Materials provided: Begin

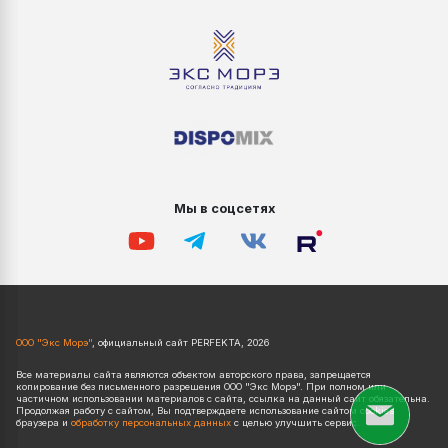
Мы в соцсетях
ООО "Экс Морэ"
, официальный сайт PERFEKTA, 2026
Все материалы сайта являются объектом авторского права, запрещается
копирование без письменного разрешения ООО "Экс Морэ". При полном или
частичном использовании материалов с сайта, ссылка на данный сайт обязательна.
Продолжая работу с сайтом, Вы подтверждаете использование сайтом cookies
браузера и
обработку персональных данных
с целью улучшить сервис.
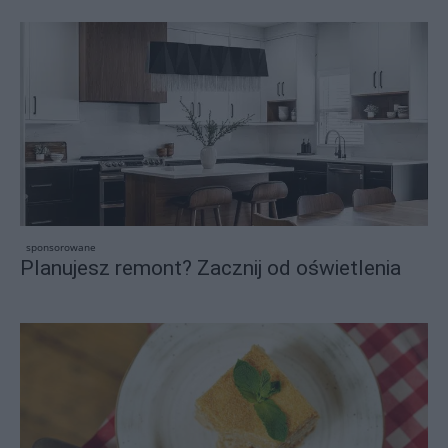
sponsorowane
Planujesz remont? Zacznij od oświetlenia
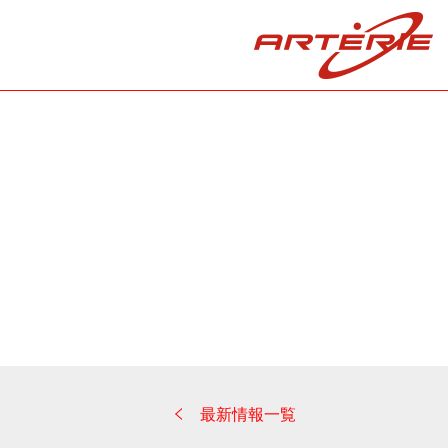
最新情報一覧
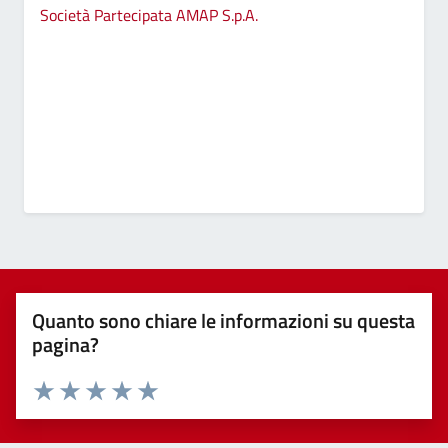
Società Partecipata AMAP S.p.A.
Quanto sono chiare le informazioni su questa
pagina?
Valuta 1 stelle su 5
Valuta 2 stelle su 5
Valuta 3 stelle su 5
Valuta 4 stelle su 5
Valuta 5 stelle su 5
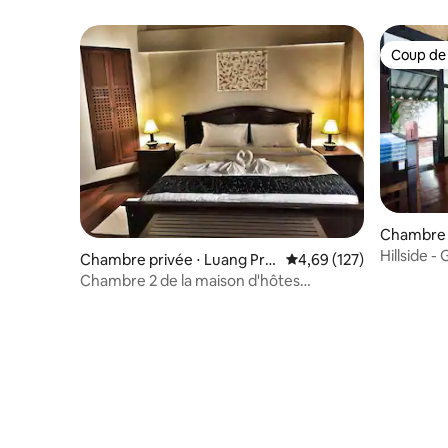
Coup de
Coup de
Chambre 
Hillside -
Chambre privée ⋅ Luang Pra
Évaluation moyenne sur
4,69 (127)
bang
Chambre 2 de la maison d'hôtes
Xanumkieng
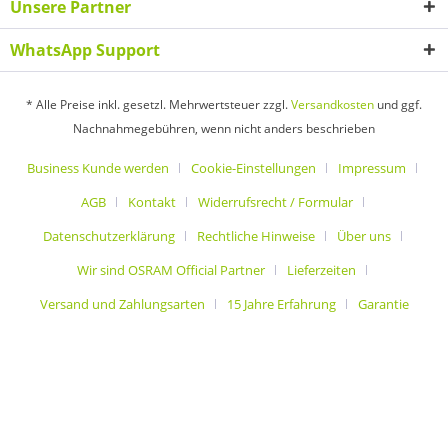
Unsere Partner
WhatsApp Support
* Alle Preise inkl. gesetzl. Mehrwertsteuer zzgl.
Versandkosten
und ggf.
Nachnahmegebühren, wenn nicht anders beschrieben
Business Kunde werden
Cookie-Einstellungen
Impressum
AGB
Kontakt
Widerrufsrecht / Formular
Datenschutzerklärung
Rechtliche Hinweise
Über uns
Wir sind OSRAM Official Partner
Lieferzeiten
Versand und Zahlungsarten
15 Jahre Erfahrung
Garantie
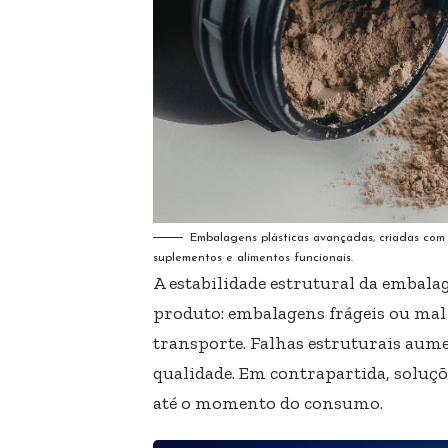
Embalagens plásticas avançadas, criadas com
suplementos e alimentos funcionais.
A estabilidade estrutural da embal
produto: embalagens frágeis ou ma
transporte. Falhas estruturais aum
qualidade. Em contrapartida, soluç
até o momento do consumo.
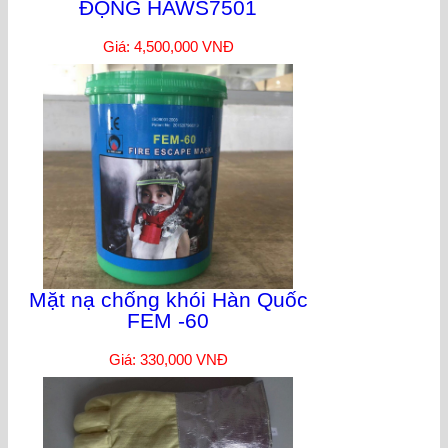
ĐỘNG HAWS7501
Giá: 4,500,000 VNĐ
Mặt nạ chống khói Hàn Quốc
FEM -60
Giá: 330,000 VNĐ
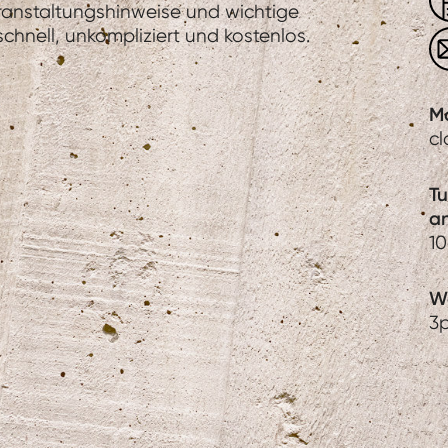
eranstaltungshinweise und wichtige
hnell, unkompliziert und kostenlos.
M
c
T
a
1
We
3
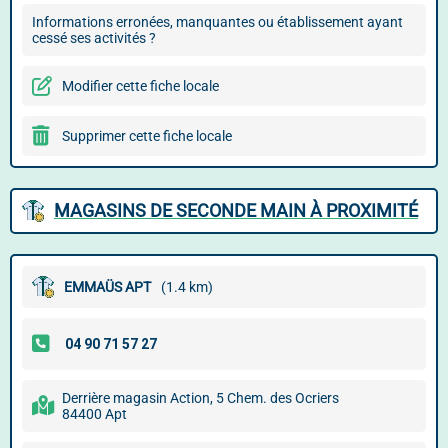
Informations erronées, manquantes ou établissement ayant
cessé ses activités ?
Modifier cette fiche locale
Supprimer cette fiche locale
MAGASINS DE SECONDE MAIN À PROXIMITÉ
EMMAÜS APT
(1.4 km)
Derrière magasin Action, 5 Chem. des Ocriers
84400 Apt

Materials provided: End

Exercise details.
If a line in the material above holds "Chambre", copy it.

Written reply.
Chambre 
Chambre privée ⋅ Luang Pra
Chambre 2 de la maison d'hôtes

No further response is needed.